習い事の費用は、日本に比べると安いです。

例えば、水泳は1回のレッスンで300円~500円。

また、ドイツの子どもの習い事は多種多様です。

  • サッカー
  • 水泳
  • ピアノ
  • ヴァイオリン
  • 空手
  • ダンス
  • バレエ
  • 乗馬

スポーツや音楽関係が多いようです。

特に、スポーツではサッカーと水泳、音楽ではピアノとヴァイオリンが人気。

ドイツの学校生活

給食

ドイツでは、給食というものが存在しません。

低学年のうちは授業が午後12時には終わるので、帰宅後にお昼ごはんを食べます。

高学年になると午後の授業が始まるので、学食や売店、お弁当でお昼を済ませる子どももいます。

ですが、何も食べずに午後の授業を受ける子どももたくさんいます。

日本のように、クラスの皆で同じ時間に同じものを食べる、という習慣はないのです。

放課後の過ごし方

ドイツの学校は、8時前から始まるところが多く、午後の早い時間帯に授業が終わります。

そのため、放課後に習い事をする子どもが多いです。

中でもサッカー、水泳、バレエ、乗馬などはとても人気。

一方、ドイツでも公園で遊んだり、お友達の家に遊びに行ったりする子どもも当然見られます。

レゴ、カードゲーム、かくれんぼ、携帯ゲームなど、日本でもメジャーな遊びはドイツでも人気です。

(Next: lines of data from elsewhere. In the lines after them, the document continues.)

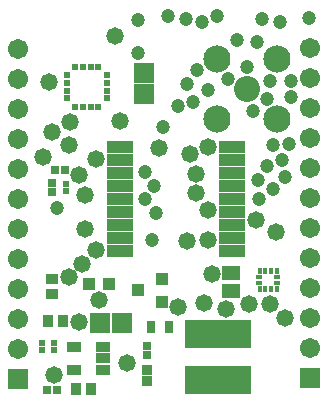
<source format=gts>
G04*
G04 #@! TF.GenerationSoftware,Altium Limited,Altium Designer,19.1.8 (144)*
G04*
G04 Layer_Color=8388736*
%FSLAX25Y25*%
%MOIN*%
G70*
G01*
G75*
%ADD22R,0.03937X0.03937*%
%ADD40R,0.22453X0.09265*%
%ADD41R,0.05131X0.03359*%
%ADD42R,0.04343X0.03950*%
%ADD43R,0.03162X0.03950*%
%ADD44R,0.03359X0.03556*%
%ADD45R,0.02572X0.02769*%
%ADD46R,0.03162X0.02965*%
%ADD47R,0.03753X0.04147*%
%ADD48R,0.02060X0.02217*%
%ADD49R,0.05918X0.04737*%
%ADD50R,0.06706X0.06902*%
%ADD51R,0.06902X0.06706*%
%ADD52R,0.02847X0.03005*%
%ADD53R,0.02729X0.02847*%
%ADD54R,0.03556X0.04147*%
%ADD55R,0.08674X0.03950*%
%ADD56R,0.04147X0.03556*%
%ADD57R,0.02362X0.01968*%
%ADD58R,0.01968X0.02362*%
%ADD59R,0.01784X0.01883*%
%ADD60R,0.01883X0.01784*%
%ADD61C,0.06706*%
%ADD62R,0.06706X0.06706*%
%ADD63C,0.09068*%
%ADD64C,0.08674*%
%ADD65C,0.05800*%
%ADD66C,0.04737*%
D22*
X30307Y38131D02*
D03*
X37000D02*
D03*
D40*
X73064Y6421D02*
D03*
Y21579D02*
D03*
D41*
X25276Y17240D02*
D03*
Y9760D02*
D03*
X34724D02*
D03*
Y13500D02*
D03*
Y17240D02*
D03*
D42*
X54437Y39871D02*
D03*
Y32391D02*
D03*
X46563Y36131D02*
D03*
D43*
X56709Y24000D02*
D03*
X51000D02*
D03*
D44*
X49500Y5822D02*
D03*
Y9562D02*
D03*
D45*
Y17453D02*
D03*
Y14500D02*
D03*
D46*
X19673Y3000D02*
D03*
X16327D02*
D03*
D47*
X26039Y3247D02*
D03*
X30961D02*
D03*
D48*
X14500Y16398D02*
D03*
Y18602D02*
D03*
X18500Y16398D02*
D03*
Y18602D02*
D03*
X22500Y71500D02*
D03*
Y69295D02*
D03*
D49*
X77500Y41953D02*
D03*
Y36047D02*
D03*
D50*
X41043Y25245D02*
D03*
X33957D02*
D03*
D51*
X48500Y108543D02*
D03*
Y101457D02*
D03*
D52*
X18000Y71992D02*
D03*
Y69000D02*
D03*
D53*
X22094Y76418D02*
D03*
X18905D02*
D03*
D54*
X21461Y26000D02*
D03*
X16539D02*
D03*
D55*
X40520Y49238D02*
D03*
Y53569D02*
D03*
Y57900D02*
D03*
Y62230D02*
D03*
Y66561D02*
D03*
Y70892D02*
D03*
Y75222D02*
D03*
Y79553D02*
D03*
Y83884D02*
D03*
X78000Y49238D02*
D03*
Y53569D02*
D03*
Y57900D02*
D03*
Y62230D02*
D03*
Y66561D02*
D03*
Y70892D02*
D03*
Y75222D02*
D03*
Y79553D02*
D03*
Y83884D02*
D03*
D56*
X18000Y35039D02*
D03*
Y39961D02*
D03*
D57*
X22807Y100161D02*
D03*
Y102720D02*
D03*
Y105280D02*
D03*
Y107839D02*
D03*
X36193D02*
D03*
Y105280D02*
D03*
Y102720D02*
D03*
Y100161D02*
D03*
D58*
X25661Y97307D02*
D03*
X28220D02*
D03*
X30780D02*
D03*
X33339D02*
D03*
Y110693D02*
D03*
X30780D02*
D03*
X28220D02*
D03*
X25661D02*
D03*
D59*
X92953Y36498D02*
D03*
X90984D02*
D03*
X89016D02*
D03*
X87047D02*
D03*
Y42502D02*
D03*
X89016D02*
D03*
X90984D02*
D03*
X92953D02*
D03*
D60*
X86998Y38515D02*
D03*
Y40484D02*
D03*
X93002D02*
D03*
Y38515D02*
D03*
D61*
X6500Y116500D02*
D03*
Y106500D02*
D03*
Y96500D02*
D03*
Y86500D02*
D03*
Y76500D02*
D03*
Y66500D02*
D03*
Y56500D02*
D03*
Y46500D02*
D03*
Y36500D02*
D03*
Y26500D02*
D03*
Y16500D02*
D03*
X104000Y117000D02*
D03*
Y107000D02*
D03*
Y97000D02*
D03*
Y87000D02*
D03*
Y77000D02*
D03*
Y67000D02*
D03*
Y57000D02*
D03*
Y47000D02*
D03*
Y37000D02*
D03*
Y27000D02*
D03*
Y17000D02*
D03*
D62*
X6500Y6500D02*
D03*
X104000Y7000D02*
D03*
D63*
X92980Y93153D02*
D03*
X72979D02*
D03*
Y113153D02*
D03*
X92980D02*
D03*
D64*
X82980Y103153D02*
D03*
D65*
X28000Y45000D02*
D03*
X23500Y40500D02*
D03*
X83500Y31500D02*
D03*
X66000Y68500D02*
D03*
X76000Y30000D02*
D03*
X32500Y49500D02*
D03*
X70000Y84000D02*
D03*
X29000Y56500D02*
D03*
X70000Y63000D02*
D03*
X64000Y81500D02*
D03*
X15000Y80500D02*
D03*
X66000Y75000D02*
D03*
X32500Y80000D02*
D03*
X68500Y32000D02*
D03*
X70000Y53000D02*
D03*
X40500Y92500D02*
D03*
X27000Y74500D02*
D03*
X63000Y52500D02*
D03*
X27000Y25500D02*
D03*
X53500Y83500D02*
D03*
X18500Y8000D02*
D03*
X90500Y31500D02*
D03*
X43000Y12000D02*
D03*
X71062Y41500D02*
D03*
X23500Y84500D02*
D03*
X18000Y89000D02*
D03*
X24000Y92264D02*
D03*
X60000Y30500D02*
D03*
X86000Y59500D02*
D03*
X29000Y68000D02*
D03*
X33500Y33000D02*
D03*
X39000Y121000D02*
D03*
X17000Y105500D02*
D03*
X92500Y55500D02*
D03*
X95500Y27000D02*
D03*
D66*
X76500Y106500D02*
D03*
X46563Y126153D02*
D03*
X19500Y63500D02*
D03*
X46606Y115319D02*
D03*
X56500Y127500D02*
D03*
X103500Y127000D02*
D03*
X62429Y126605D02*
D03*
X87976Y126724D02*
D03*
X93925Y125537D02*
D03*
X60000Y97500D02*
D03*
X67942Y125523D02*
D03*
X72805Y127554D02*
D03*
X65000Y99000D02*
D03*
X86340Y118796D02*
D03*
X79500Y119500D02*
D03*
X87000Y66500D02*
D03*
X51192Y53095D02*
D03*
X54736Y90760D02*
D03*
X63000Y105000D02*
D03*
X66072Y109619D02*
D03*
X97482Y106110D02*
D03*
X97610Y100475D02*
D03*
X97000Y85000D02*
D03*
X95500Y74000D02*
D03*
X91500Y70000D02*
D03*
X70000Y103000D02*
D03*
X94500Y79500D02*
D03*
X86500Y73000D02*
D03*
X49000Y66500D02*
D03*
Y75500D02*
D03*
X90500Y106000D02*
D03*
X89500Y100000D02*
D03*
X85000Y96000D02*
D03*
X91500Y84500D02*
D03*
X89500Y77500D02*
D03*
X52500Y62000D02*
D03*
X52000Y71000D02*
D03*
X83000Y110500D02*
D03*
M02*

</source>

ドイツでの定番遊びに、隠した鍋を見つけ「Topfschlagen(鍋たたき)」や、猫役が周りの子どもを笑わせる「Armer schwarzer Kater(哀れな黒猫)」というものがあります。

小さい子でもできる遊びで、日本での宝探しやにらめっこと通じるものがありますね。

日本では、放課後に公園などに行くと、顔見知りの子がいたり、そのうち知らない子どもも集まってきていつの間にか一緒に遊んでいたりします。

ですが、ドイツではそのような場面は見られません。

お友達と遊ぶ時は、電話で親同士が連絡を取り合ってから遊びます。

塾や習い事に行く時も、お友達の家に行く時も、親の送り迎えが徹底されているのです。

まとめ

ここまで、ドイツの教育制度について紹介してきました。

私がドイツの教育制度を初めて知った時は、小学校卒業とともに、将来の進むべき道がある程度決まってしまう点、小学校でも留年してしまう点など、ドイツ教育って厳しいなと感じました。

日本は早くても中学校卒業を卒業する15歳までは、進路を決めなくても良いのに、ドイツの子どもは10歳で進路が決まってしまうのですから…。

また、学校生活では、給食がなかったり、部活動がないなど日本との違いも感じました。

習い事については、サッカー、水泳、ピアノが人気など日本と似ている点もありましたね。

このように、ドイツと日本の違いを比較するだけでも、色々と知ることができて楽しいですね。

もし、子どもを連れてドイツに住むことになったり、子どもが留学したいといってきた時に、参考にしていただけたら嬉しいです。